Kaupapa Māori

15.5 % of Ao Tawhiti ākonga identify as Māori and they whakapapa from all around Aotearoa New Zealand.

Ngāi Tūāhuriri are the mana whenua of this takiwā and we are privileged to be able to include their purakai, and landscape features as learning contexts for our students. Geolocated in the centre of the city, our kura sits amongst the rich history of te taiao including our immediate surroundings and the Otākaro Awa which were sites for mahinga kai gathering and trading.


The Māori name of our school

Our name “Ao Tawhiti Unlimited Discovery” derives from the merging of two schools after the Canterbury Earthquake sequence of 2011.

“A name is our identity. It shapes us. It gives us a voice.
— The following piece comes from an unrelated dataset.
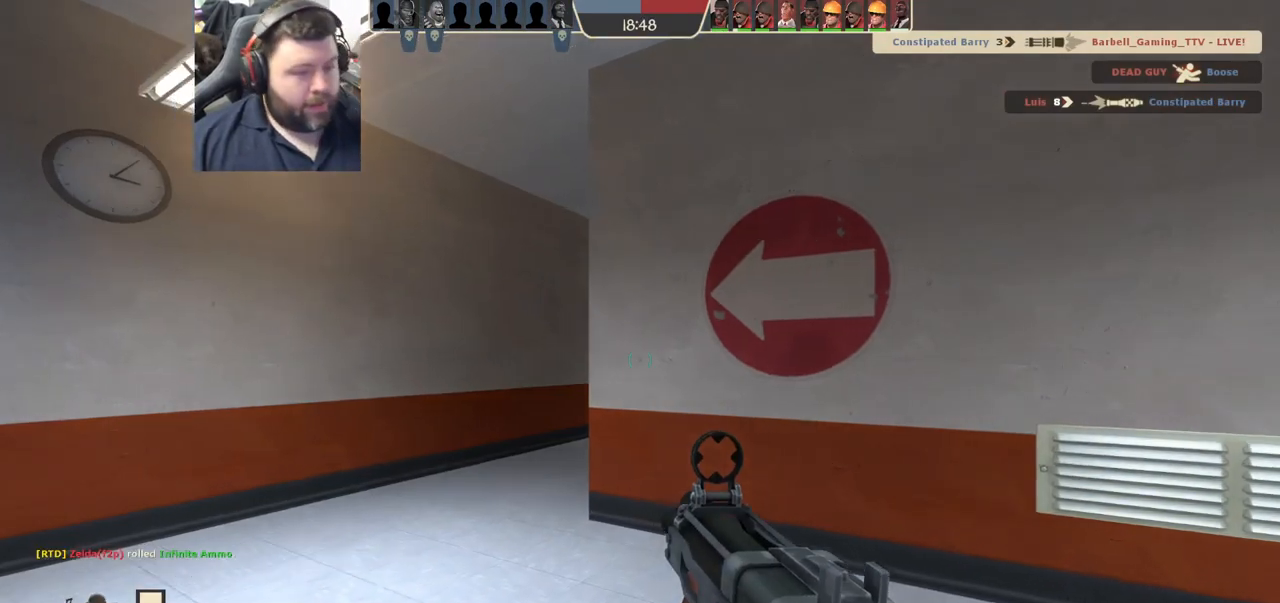
{"dt_ms": 500, "buttons": ["SQUARE"], "left_stick": "up", "right_stick": "center", "events": [[17, "left_stick", "up"], [117, "SQUARE", "down"], [217, "SQUARE", "up"], [267, "SQUARE", "down"], [367, "SQUARE", "up"], [433, "SQUARE", "down"]]}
It helps us belong”

Steven Muster Director 2013 – 2020

During a consultation process with students, staff, parents, our community, Ngāi Tahu and the Kaumatua of the school, it was agreed that we needed a name that remembered our past but also looked to the future.

The name Ao Tawhiti takes elements from both Māori names of the previous two schools (“Ao” from Discovery 1 Te Kura o Te Ao Whakahura, and “Tawhiti” from Unlimited Paenga Tawhiti).
It also embraces the feedback from a group of students that petitioned us to come up with a new name; something that shows that two schools have come together.

The meaning of the name is “distant worlds in time and place … an unlimited discovery”. It is a statement that celebrates our past and looks to our future.

We have retained the whakatauki:

“Ko te pae tawhiti whāia kia tata, ko te pae tata whakamaua kia tīna”

“Seek out distant horizons and cherish those you attain”

Alignment of Special Character and Māori tikanga and values

One of the things that defines our special character is our relational practice and a commitment to collective wellbeing. Relational practice succeeds when our kura and kaimahi know who our rangatahi and tamariki are, and this includes knowing and celebrating culture, whakapapa and turangawaewae. Through our special character, core values and practices such as 1:1’s, IEM’s and advocating student choice, we seek to place students’ central to their learning. We see whānau as being an important partner in navigating a student’s learning journey and we welcome whānau contributions and inclusion in planning learning experiences for our ākonga.